We arrived late, so went straight to bed and woke up to an amazing breakfast served outside right next to the Aegean.  The hotel was literally on the water, so you could look down at the fishes while eating. And the breakfast was fabulous, my favorite on the trip, kind of a Greek style breakfast with cheese, olives, vegetables, pepper spread (ayvar), fry bread, jam, and butter. We had a big pot of Turkish tea to wash it down.

Sunset view of our breakfast nook.

Me feeding cheese to an aggressive but very cute kitten.

Also, at breakfast we had the kittens, some of which would climb up onto your lap to beg for leftovers. We got quite attached to our kittens after three days.

Once we started exploring, the town surprised us. By walking straight perpendicular to the seashore we encountered a warren of ancient narrow streets many filled with shops. We spent both days exploring. There were hundreds of coffee, shops, and restaurants, to the local tourists along with shop selling olive oil and food.

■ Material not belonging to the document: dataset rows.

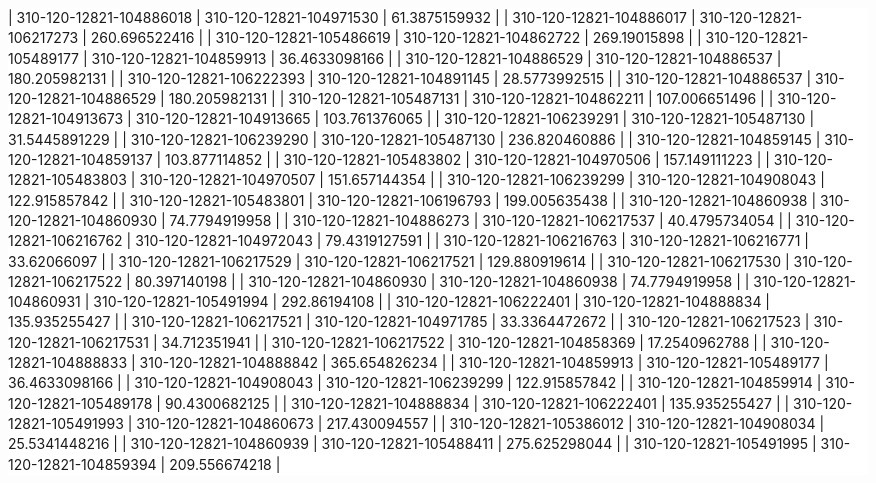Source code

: | 310-120-12821-104886018 | 310-120-12821-104971530 | 61.3875159932 |
| 310-120-12821-104886017 | 310-120-12821-106217273 | 260.696522416 |
| 310-120-12821-105486619 | 310-120-12821-104862722 | 269.19015898 |
| 310-120-12821-105489177 | 310-120-12821-104859913 | 36.4633098166 |
| 310-120-12821-104886529 | 310-120-12821-104886537 | 180.205982131 |
| 310-120-12821-106222393 | 310-120-12821-104891145 | 28.5773992515 |
| 310-120-12821-104886537 | 310-120-12821-104886529 | 180.205982131 |
| 310-120-12821-105487131 | 310-120-12821-104862211 | 107.006651496 |
| 310-120-12821-104913673 | 310-120-12821-104913665 | 103.761376065 |
| 310-120-12821-106239291 | 310-120-12821-105487130 | 31.5445891229 |
| 310-120-12821-106239290 | 310-120-12821-105487130 | 236.820460886 |
| 310-120-12821-104859145 | 310-120-12821-104859137 | 103.877114852 |
| 310-120-12821-105483802 | 310-120-12821-104970506 | 157.149111223 |
| 310-120-12821-105483803 | 310-120-12821-104970507 | 151.657144354 |
| 310-120-12821-106239299 | 310-120-12821-104908043 | 122.915857842 |
| 310-120-12821-105483801 | 310-120-12821-106196793 | 199.005635438 |
| 310-120-12821-104860938 | 310-120-12821-104860930 | 74.7794919958 |
| 310-120-12821-104886273 | 310-120-12821-106217537 | 40.4795734054 |
| 310-120-12821-106216762 | 310-120-12821-104972043 | 79.4319127591 |
| 310-120-12821-106216763 | 310-120-12821-106216771 | 33.62066097 |
| 310-120-12821-106217529 | 310-120-12821-106217521 | 129.880919614 |
| 310-120-12821-106217530 | 310-120-12821-106217522 | 80.397140198 |
| 310-120-12821-104860930 | 310-120-12821-104860938 | 74.7794919958 |
| 310-120-12821-104860931 | 310-120-12821-105491994 | 292.86194108 |
| 310-120-12821-106222401 | 310-120-12821-104888834 | 135.935255427 |
| 310-120-12821-106217521 | 310-120-12821-104971785 | 33.3364472672 |
| 310-120-12821-106217523 | 310-120-12821-106217531 | 34.712351941 |
| 310-120-12821-106217522 | 310-120-12821-104858369 | 17.2540962788 |
| 310-120-12821-104888833 | 310-120-12821-104888842 | 365.654826234 |
| 310-120-12821-104859913 | 310-120-12821-105489177 | 36.4633098166 |
| 310-120-12821-104908043 | 310-120-12821-106239299 | 122.915857842 |
| 310-120-12821-104859914 | 310-120-12821-105489178 | 90.4300682125 |
| 310-120-12821-104888834 | 310-120-12821-106222401 | 135.935255427 |
| 310-120-12821-105491993 | 310-120-12821-104860673 | 217.430094557 |
| 310-120-12821-105386012 | 310-120-12821-104908034 | 25.5341448216 |
| 310-120-12821-104860939 | 310-120-12821-105488411 | 275.625298044 |
| 310-120-12821-105491995 | 310-120-12821-104859394 | 209.556674218 |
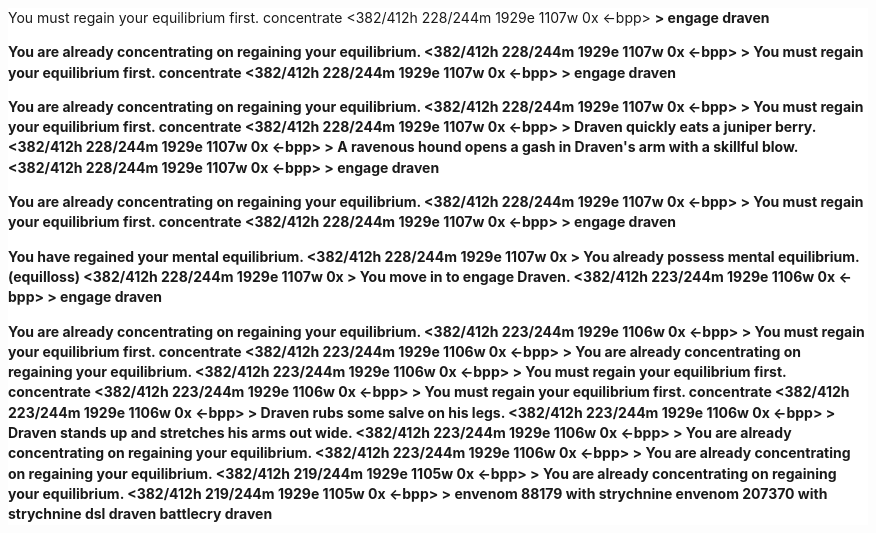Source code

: You must regain your equilibrium first.
concentrate
<382/412h 228/244m 1929e 1107w 0x <-bpp> <b>> engage draven

You are already concentrating on regaining your equilibrium.
<382/412h 228/244m 1929e 1107w 0x <-bpp> <b>> 
You must regain your equilibrium first.
concentrate
<382/412h 228/244m 1929e 1107w 0x <-bpp> <b>> engage draven

You are already concentrating on regaining your equilibrium.
<382/412h 228/244m 1929e 1107w 0x <-bpp> <b>> 
You must regain your equilibrium first.
concentrate
<382/412h 228/244m 1929e 1107w 0x <-bpp> <b>> 
Draven quickly eats a juniper berry.
<382/412h 228/244m 1929e 1107w 0x <-bpp> <b>> 
A ravenous hound opens a gash in Draven's arm with a skillful blow.
<382/412h 228/244m 1929e 1107w 0x <-bpp> <b>> engage draven

You are already concentrating on regaining your equilibrium.
<382/412h 228/244m 1929e 1107w 0x <-bpp> <b>> 
You must regain your equilibrium first.
concentrate
<382/412h 228/244m 1929e 1107w 0x <-bpp> <b>> engage draven

You have regained your mental equilibrium.
<382/412h 228/244m 1929e 1107w 0x <ebpp> <b>> 
You already possess mental equilibrium. (equilloss)
<382/412h 228/244m 1929e 1107w 0x <ebpp> <b>> 
You move in to engage Draven.
<382/412h 223/244m 1929e 1106w 0x <-bpp> <b>> engage draven

You are already concentrating on regaining your equilibrium.
<382/412h 223/244m 1929e 1106w 0x <-bpp> <b>> 
You must regain your equilibrium first.
concentrate
<382/412h 223/244m 1929e 1106w 0x <-bpp> <b>> 
You are already concentrating on regaining your equilibrium.
<382/412h 223/244m 1929e 1106w 0x <-bpp> <b>> 
You must regain your equilibrium first.
concentrate
<382/412h 223/244m 1929e 1106w 0x <-bpp> <b>> 
You must regain your equilibrium first.
concentrate
<382/412h 223/244m 1929e 1106w 0x <-bpp> <b>> 
Draven rubs some salve on his legs.
<382/412h 223/244m 1929e 1106w 0x <-bpp> <b>> 
Draven stands up and stretches his arms out wide.
<382/412h 223/244m 1929e 1106w 0x <-bpp> <b>> 
You are already concentrating on regaining your equilibrium.
<382/412h 223/244m 1929e 1106w 0x <-bpp> <b>> 
You are already concentrating on regaining your equilibrium.
<382/412h 219/244m 1929e 1105w 0x <-bpp> <b>> 
You are already concentrating on regaining your equilibrium.
<382/412h 219/244m 1929e 1105w 0x <-bpp> <b>> envenom 88179 with strychnine
envenom 207370 with strychnine
dsl draven
battlecry draven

We all bought a few souvenirs, prices being dramatically lower than in other places we visited.

Narrow street with Aegean view.

A house in ruin. There were several of these, made me feel at home!

Cute kitten on chair.



Thursday, October 23, 2025

Ephesus, the artemision, Church of St. John

 The Temple of Artemis, sadly, is a ruinous pile of rubble. There was a feeble attempt to rebuild a column, but it looks like the workers were drinking raki as they worked.


The crooked column. Originally the temple had 127 columns. 

This is the entire very much neglected site.

This area is prone to earthquakes and religious vandalism, poor Artemis didn’t stand a chance.


Here is an image of Artemis, god of the hunt, the forest, the animals, and childbirth. Those are bull testicles.

The ruins of Ephesus were incredible, truly deserving a place in the Seven Wonders of the Ancient World. The site is immense, with hundreds of objects worthy of inspection. It is unclear how much restoration is happening currently, but there are acres of marble pieces waiting to be pieced together.

Sun peeking through ruin.



A tile mosaic from inside what appeared to be a wealthy Roman housing complex.

Another room from the showing complex.


A set of columns. Note the rubble all around.

This is the famous library.

The archaeological museum is also quite wondrous, showing many artifacts retrieved from the site. 


Okay if you look carefully, there’s a garden gnome in the freize.

Socrates.


This sculpture seemed out of place, unclear its background.



So St. John, we think the apostle and friend to Mary (Jesus’ mom) is buried at the site of St. John’s Basilica. It was built in the 6th century by Justinian (Ayasofia, etc.) and it is huge. I was truly shocked at the immensity of the ruins. It is said that much of it was built using rubble from the temple of Artemis.


A view of the church innards. It seems to be designed in the shape of a cross and has an atrium that resembles a cloister. 

Capitols (sp) in waiting…


A workman?


A bit of floor mosaic. The workmanship is less than what we saw at Ephesus…

There is also a castle up the hill from the Basilica, not so exciting, but probably welcome during an invasion.